# PA to NJ shore



## timinator (Mar 23, 2004)

I've been looking forward to surf fishing the NJ shore in the next few weeks. Since I moved to PA (Royersford/Limerick area) I don't get there too often (about a 2 hour drive) Can anyone recomend a beach to try? Last year I hit IBSP with little success, pay to enter the park and limited parking, and no hookups. Although nice surroundings. I usually throw bait (clams). Have not tried plugging yet. Any info would be appreciated.

thanks
Tim


----------



## KHangler (Aug 11, 2004)

Cape May Point is a good spot if you don't mind the hike all the way down to the tip of Jersey. You can see the famous Cape May rips from there so there's always a chance you hook a straggler.


----------



## Manayunk Jake (Oct 3, 2001)

Greetings timinator!

IBSP is one of the better beaches in New Jersey. You might want to pick up some tips at one of the local bait & tackle shops. If possible, scout the beach during daylight before picking your spot....
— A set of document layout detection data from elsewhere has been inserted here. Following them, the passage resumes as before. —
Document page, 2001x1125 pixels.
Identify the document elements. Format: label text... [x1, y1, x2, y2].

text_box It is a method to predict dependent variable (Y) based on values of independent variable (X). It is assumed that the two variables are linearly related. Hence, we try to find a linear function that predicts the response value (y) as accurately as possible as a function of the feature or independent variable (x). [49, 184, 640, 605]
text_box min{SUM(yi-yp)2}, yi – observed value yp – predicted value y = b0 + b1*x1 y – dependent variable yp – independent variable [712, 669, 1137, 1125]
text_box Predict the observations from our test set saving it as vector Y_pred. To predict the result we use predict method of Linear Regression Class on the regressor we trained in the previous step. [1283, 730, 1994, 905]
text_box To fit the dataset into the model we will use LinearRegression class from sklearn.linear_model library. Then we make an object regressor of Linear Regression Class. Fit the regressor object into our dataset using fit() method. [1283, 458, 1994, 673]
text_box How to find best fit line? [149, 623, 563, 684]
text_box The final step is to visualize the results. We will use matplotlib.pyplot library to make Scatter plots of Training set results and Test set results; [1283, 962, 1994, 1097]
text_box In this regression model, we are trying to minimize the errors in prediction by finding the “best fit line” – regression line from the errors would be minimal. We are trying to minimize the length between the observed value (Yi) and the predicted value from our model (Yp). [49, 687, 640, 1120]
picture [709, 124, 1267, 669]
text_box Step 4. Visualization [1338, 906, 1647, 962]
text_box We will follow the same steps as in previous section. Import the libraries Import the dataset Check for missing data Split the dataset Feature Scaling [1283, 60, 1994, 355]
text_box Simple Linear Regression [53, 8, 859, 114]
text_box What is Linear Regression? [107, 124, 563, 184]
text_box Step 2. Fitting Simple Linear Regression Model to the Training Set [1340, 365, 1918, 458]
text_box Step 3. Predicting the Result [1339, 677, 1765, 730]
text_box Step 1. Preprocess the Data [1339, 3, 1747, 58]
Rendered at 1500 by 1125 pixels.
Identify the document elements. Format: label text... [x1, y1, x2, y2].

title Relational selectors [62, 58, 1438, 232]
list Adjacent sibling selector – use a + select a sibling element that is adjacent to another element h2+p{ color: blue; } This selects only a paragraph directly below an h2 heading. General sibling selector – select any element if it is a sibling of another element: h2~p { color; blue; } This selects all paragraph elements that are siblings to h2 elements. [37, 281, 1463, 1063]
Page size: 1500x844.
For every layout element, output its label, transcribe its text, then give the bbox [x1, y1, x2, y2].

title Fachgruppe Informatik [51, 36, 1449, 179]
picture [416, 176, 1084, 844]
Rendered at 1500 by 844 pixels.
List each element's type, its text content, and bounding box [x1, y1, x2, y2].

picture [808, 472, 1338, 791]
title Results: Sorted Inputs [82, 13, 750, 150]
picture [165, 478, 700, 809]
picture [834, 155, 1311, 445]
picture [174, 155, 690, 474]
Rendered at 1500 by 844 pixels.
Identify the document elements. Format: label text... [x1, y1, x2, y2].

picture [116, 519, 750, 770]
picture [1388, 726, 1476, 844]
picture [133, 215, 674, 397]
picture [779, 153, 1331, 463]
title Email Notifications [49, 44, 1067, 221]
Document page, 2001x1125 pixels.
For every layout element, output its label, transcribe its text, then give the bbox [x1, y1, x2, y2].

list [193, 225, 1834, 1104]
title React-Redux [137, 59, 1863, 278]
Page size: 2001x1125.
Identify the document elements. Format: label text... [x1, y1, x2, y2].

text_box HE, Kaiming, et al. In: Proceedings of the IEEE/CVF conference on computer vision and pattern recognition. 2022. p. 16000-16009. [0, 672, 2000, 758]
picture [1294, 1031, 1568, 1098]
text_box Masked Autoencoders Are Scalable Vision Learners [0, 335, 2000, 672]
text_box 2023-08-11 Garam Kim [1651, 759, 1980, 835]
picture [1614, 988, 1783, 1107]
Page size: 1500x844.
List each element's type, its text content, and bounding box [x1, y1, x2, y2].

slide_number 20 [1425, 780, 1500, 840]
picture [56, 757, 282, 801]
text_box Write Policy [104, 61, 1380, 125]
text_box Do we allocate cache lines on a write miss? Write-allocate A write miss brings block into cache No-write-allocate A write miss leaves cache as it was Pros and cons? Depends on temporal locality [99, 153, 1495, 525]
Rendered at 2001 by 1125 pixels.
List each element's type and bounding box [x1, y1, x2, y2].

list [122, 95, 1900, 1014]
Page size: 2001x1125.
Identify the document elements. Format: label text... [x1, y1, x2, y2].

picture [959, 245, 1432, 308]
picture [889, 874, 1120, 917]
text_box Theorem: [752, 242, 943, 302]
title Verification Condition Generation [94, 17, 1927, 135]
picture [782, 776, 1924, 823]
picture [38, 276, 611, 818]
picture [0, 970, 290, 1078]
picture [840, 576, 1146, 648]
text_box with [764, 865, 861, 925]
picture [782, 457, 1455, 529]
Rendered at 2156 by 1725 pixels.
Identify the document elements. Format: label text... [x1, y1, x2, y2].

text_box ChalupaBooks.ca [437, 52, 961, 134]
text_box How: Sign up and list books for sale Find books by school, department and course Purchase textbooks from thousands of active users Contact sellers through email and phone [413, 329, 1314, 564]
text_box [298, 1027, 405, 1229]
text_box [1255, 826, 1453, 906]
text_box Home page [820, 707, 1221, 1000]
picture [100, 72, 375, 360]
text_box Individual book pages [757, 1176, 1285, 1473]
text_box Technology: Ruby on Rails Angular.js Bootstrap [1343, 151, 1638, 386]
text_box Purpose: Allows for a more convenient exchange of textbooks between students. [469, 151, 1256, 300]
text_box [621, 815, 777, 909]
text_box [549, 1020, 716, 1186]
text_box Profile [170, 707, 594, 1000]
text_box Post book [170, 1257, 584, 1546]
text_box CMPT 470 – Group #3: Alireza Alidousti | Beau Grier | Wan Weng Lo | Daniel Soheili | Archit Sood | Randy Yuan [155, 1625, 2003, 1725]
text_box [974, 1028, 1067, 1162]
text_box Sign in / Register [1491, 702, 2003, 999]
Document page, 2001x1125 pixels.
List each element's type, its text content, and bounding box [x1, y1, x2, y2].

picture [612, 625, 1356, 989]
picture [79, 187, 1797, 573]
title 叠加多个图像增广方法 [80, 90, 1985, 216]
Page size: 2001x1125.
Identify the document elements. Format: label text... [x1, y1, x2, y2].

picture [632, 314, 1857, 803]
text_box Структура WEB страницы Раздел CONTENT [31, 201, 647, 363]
Other beaches closer to home include Point Pleasant/Ocean Beach and Long Beach Island. Access is a little tougher (especially at LBI) but again, local B&Ts can help.

Plugging can pay off, especially if you hear splashing in the surf. Fresh surf clams are a great bait, but you can also check and see if the bait shops have any extra-large sandworms (a killer bait in northern Jersey.) If you head to south Jersey, try fresh bunker. 

Let us know how you do....


----------